Q: BHE; IfZ, München; schriftliche Mitteilung (Lebenslauf, Bibliographie) von F. (2008).
[1] Den Haag: Mouton 1973.
[2] New York usw.: Academic Press 1971.
[3] In: Language and Speech 7/1964: 233-237.
[4] In: J. W. Cotton/R. L. Klatzky (Hgg.), »Semantic Factors in Cognition«, Hillsdale, N.Y.: L. Erlbaum 1978: 169-214.
[5] In: E. Closs Traugott (Hg.),»On Conditionals«, Cambridge: Univ. Press 1986: 179-195.
[6] In: Psychological Science 4/1993: 24-27.
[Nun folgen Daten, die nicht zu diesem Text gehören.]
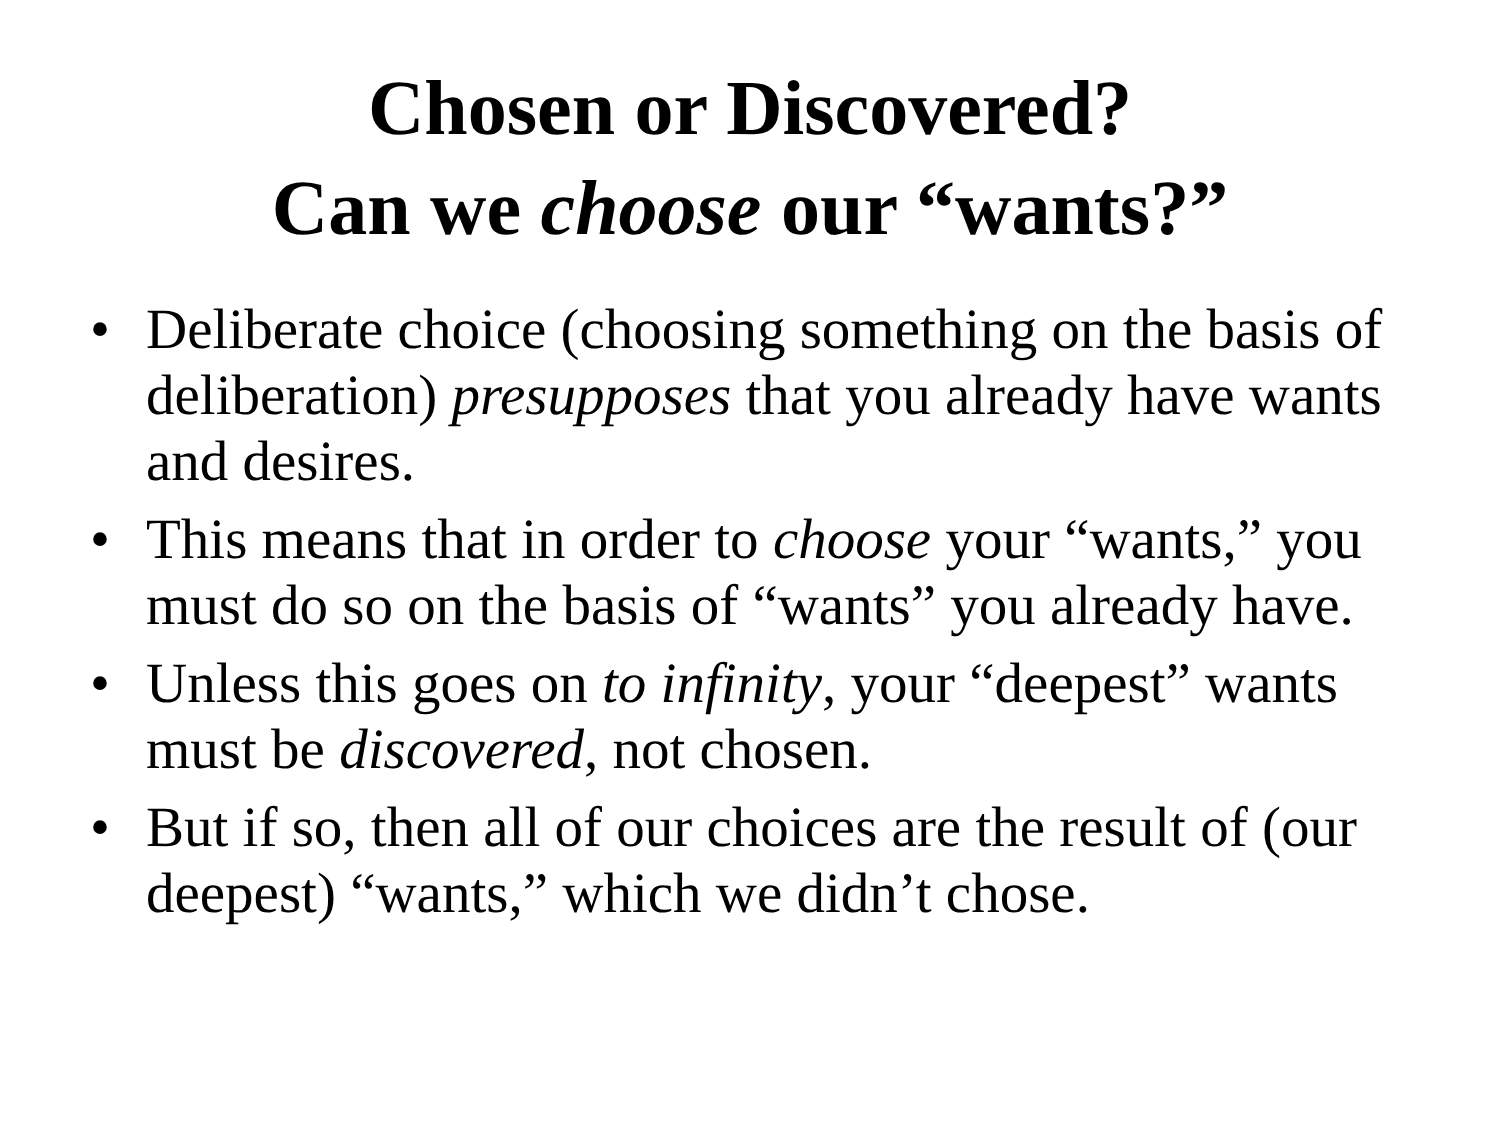Chosen or Discovered?
Can we choose our “wants?”
• Deliberate choice (choosing something on the basis of deliberation) presupposes that you already have wants and desires.
• This means that in order to choose your “wants,” you must do so on the basis of “wants” you already have.
• Unless this goes on to infinity, your “deepest” wants must be discovered, not chosen.
• But if so, then all of our choices are the result of (our deepest) “wants,” which we didn’t chose.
[7] In: Canadian Journal of Psychology 13/1959: 28-34. Die allerdings auch nur explorierend gemeinte Studie ist wegen ihrer zu simplen neurologisch intendierten Modellierung kritisiert worden, s. M. Paradis, in H. Goebl u.a. (Hgg.), »Handbuch Kontaktlinguistik«, Bd. 1, Berlin: de Gruyter 1996: 61.
[8] In: Language and Speech 4/1961: 91-108.